Alternatively: the calling session can read the subprocess session's final response and inject it as context in the next user turn. This avoids merging session histories but achieves the same goal.
### Method 4: Structured Output Re-injection
`claude-print` emits a structured result object (`--output-format json`). The caller (e.g., NEEDLE) treats this as the final response. The caller's own session (the NEEDLE worker session) receives the result as a tool output. The subprocess session's token usage is reported in the structured result and can be forwarded to any accounting system.

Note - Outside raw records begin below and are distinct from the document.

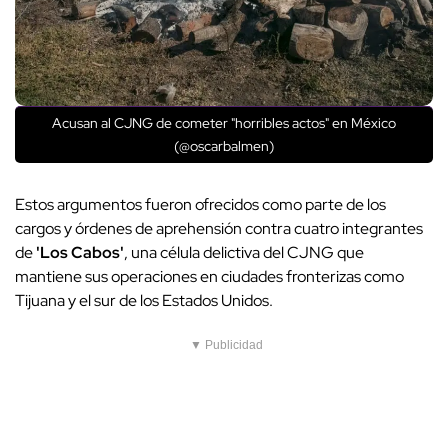
Acusan al CJNG de cometer "horribles actos" en México
(@oscarbalmen)
Estos argumentos fueron ofrecidos como parte de los
cargos y órdenes de aprehensión contra cuatro integrantes
de
'Los Cabos'
, una célula delictiva del CJNG que
mantiene sus operaciones en ciudades fronterizas como
Tijuana y el sur de los Estados Unidos.
▼ Publicidad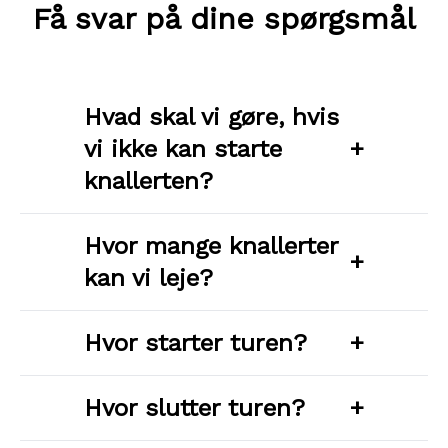
Få svar på dine spørgsmål
Hvad skal vi gøre, hvis
vi ikke kan starte
+
knallerten?
Hvor mange knallerter
+
kan vi leje?
Hvor starter turen?
+
Hvor slutter turen?
+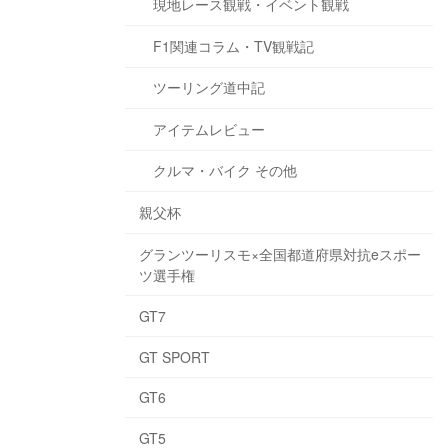
現地レース観戦・イベント観戦
F1関連コラム・TV観戦記
ツーリング道中記
アイテムレビュー
クルマ・バイク その他
親父杯
グランツーリスモ×全国都道府県対抗eスポー
ツ選手権
GT7
GT SPORT
GT6
GT5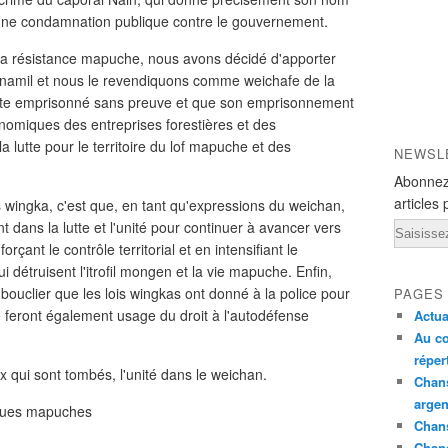
t d'une condamnation publique contre le gouvernement.
la résistance mapuche, nous avons décidé d'apporter
ranamil et nous le revendiquons comme weichafe de la
ste emprisonné sans preuve et que son emprisonnement
nomiques des entreprises forestières et des
la lutte pour le territoire du lof mapuche et des
NEWSL
Abonnez
articles 
s wingka, c'est que, en tant qu'expressions du weichan,
dans la lutte et l'unité pour continuer à avancer vers
Email
rçant le contrôle territorial et en intensifiant le
i détruisent l'itrofil mongen et la vie mapuche. Enfin,
bouclier que les lois wingkas ont donné à la police pour
PAGES
e feront également usage du droit à l'autodéfense
Actua
Au co
réper
x qui sont tombés, l'unité dans le weichan.
Chans
argen
tiques mapuches
Chans
Chan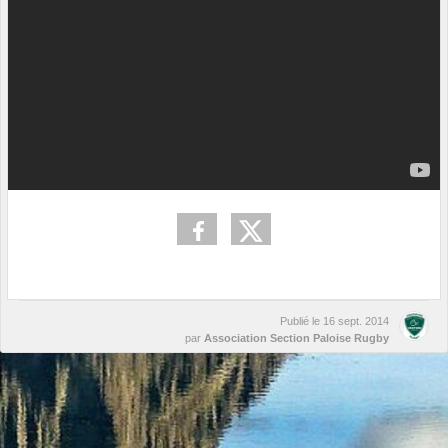
Publié le
16 sept. 2014
par
Association Section Paloise Rugby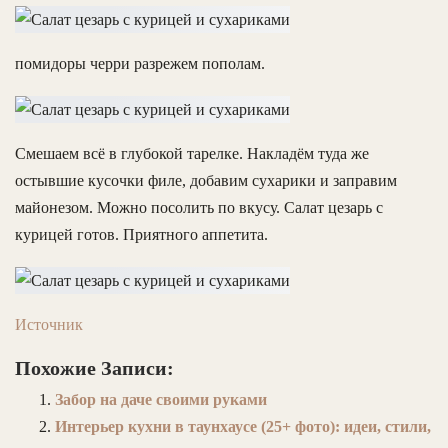
помидоры черри разрежем пополам.
Смешаем всё в глубокой тарелке. Накладём туда же
остывшие кусочки филе, добавим сухарики и заправим
майонезом. Можно посолить по вкусу. Салат цезарь с
курицей готов. Приятного аппетита.
Источник
Похожие Записи:
Забор на даче своими руками
Интерьер кухни в таунхаусе (25+ фото): идеи, стили,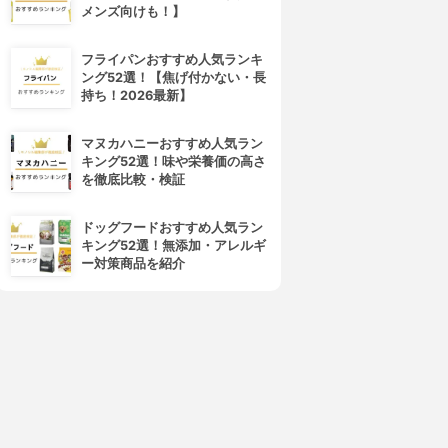
メンズ向けも！】
フライパンおすすめ人気ランキ
ング52選！【焦げ付かない・長
持ち！2026最新】
マヌカハニーおすすめ人気ラン
キング52選！味や栄養価の高さ
を徹底比較・検証
ドッグフードおすすめ人気ラン
キング52選！無添加・アレルギ
ー対策商品を紹介
4位
5位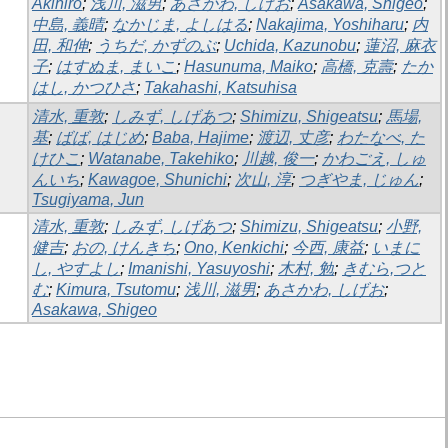
Akihiro
;
浅川, 滋男
;
あさかわ, しげお
;
Asakawa, Shigeo
;
中島, 義晴
;
なかじま, よしはる
;
Nakajima, Yoshiharu
;
内
田, 和伸
;
うちだ, かずのぶ
;
Uchida, Kazunobu
;
蓮沼, 麻衣
子
;
はすぬま, まいこ
;
Hasunuma, Maiko
;
高橋, 克壽
;
たか
はし, かつひさ
;
Takahashi, Katsuhisa
清水, 重敦
;
しみず, しげあつ
;
Shimizu, Shigeatsu
;
馬場,
基
;
ばば, はじめ
;
Baba, Hajime
;
渡辺, 丈彦
;
わたなべ, た
けひこ
;
Watanabe, Takehiko
;
川越, 俊一
;
かわごえ, しゅ
んいち
;
Kawagoe, Shunichi
;
次山, 淳
;
つぎやま, じゅん
;
Tsugiyama, Jun
清水, 重敦
;
しみず, しげあつ
;
Shimizu, Shigeatsu
;
小野,
健吉
;
おの, けんきち
;
Ono, Kenkichi
;
今西, 康益
;
いまに
し, やすよし
;
Imanishi, Yasuyoshi
;
木村, 勉
;
きむら,つと
む
;
Kimura, Tsutomu
;
浅川, 滋男
;
あさかわ, しげお
;
Asakawa, Shigeo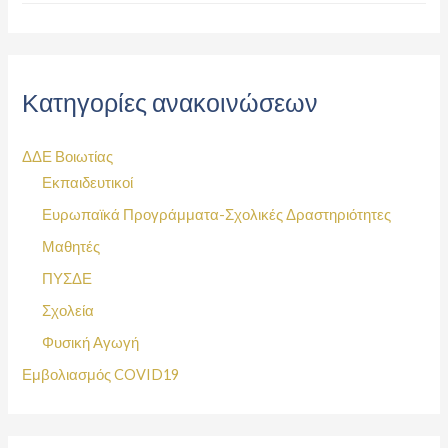
Κατηγορίες ανακοινώσεων
ΔΔΕ Βοιωτίας
Εκπαιδευτικοί
Ευρωπαϊκά Προγράμματα-Σχολικές Δραστηριότητες
Μαθητές
ΠΥΣΔΕ
Σχολεία
Φυσική Αγωγή
Εμβολιασμός COVID19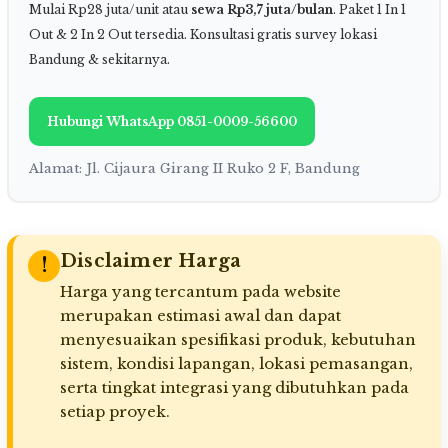
Mulai Rp28 juta/unit atau
sewa Rp3,7 juta/bulan
. Paket 1 In 1
Out & 2 In 2 Out tersedia. Konsultasi gratis survey lokasi
Bandung & sekitarnya.
Hubungi WhatsApp 0851-0009-56600
Alamat: Jl. Cijaura Girang II Ruko 2 F, Bandung
Disclaimer Harga
!
Harga yang tercantum pada website
merupakan estimasi awal dan dapat
menyesuaikan spesifikasi produk, kebutuhan
sistem, kondisi lapangan, lokasi pemasangan,
serta tingkat integrasi yang dibutuhkan pada
setiap proyek.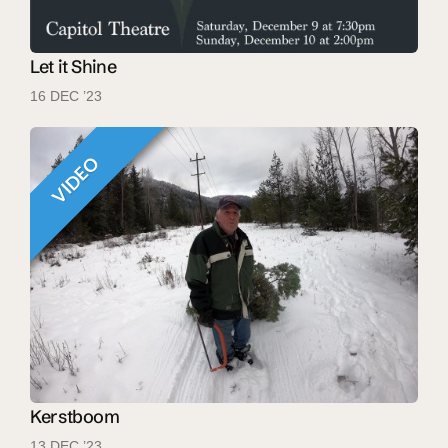
Let it Shine
16 DEC ’23
VIDEO
Kerstboom
13 DEC ’23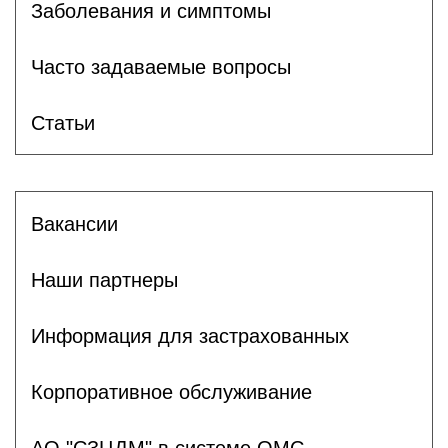
Заболевания и симптомы
Часто задаваемые вопросы
Статьи
Вакансии
Наши партнеры
Информация для застрахованных
Корпоративное обслуживание
АО "СЗЦДМ" в системе ОМС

This is how `claude-print` integrates with NEEDLE: NEEDLE's session sees the result as if it were a tool call output; the actual LLM work happened in the subprocess session billed separately.
## Billing Classification
The `entrypoint` field is set in `user` events in the JSONL. Observed values: `"cli"` for interactive TUI sessions. The billing classification (`cc_entrypoint` header sent to the API) is determined by the process mode at startup — if `claude` has a real TTY (checked via `isatty()`), it enters TUI mode and uses `cli`. If stdout is a pipe, it uses `sdk-cli`.
Running under `claude-print`'s PTY: `isatty(slave_fd)` returns `true` → TUI mode → `cli` billing.
Running as `claude -p`: `isatty(stdout)` returns `false` → print mode → `sdk-cli` billing.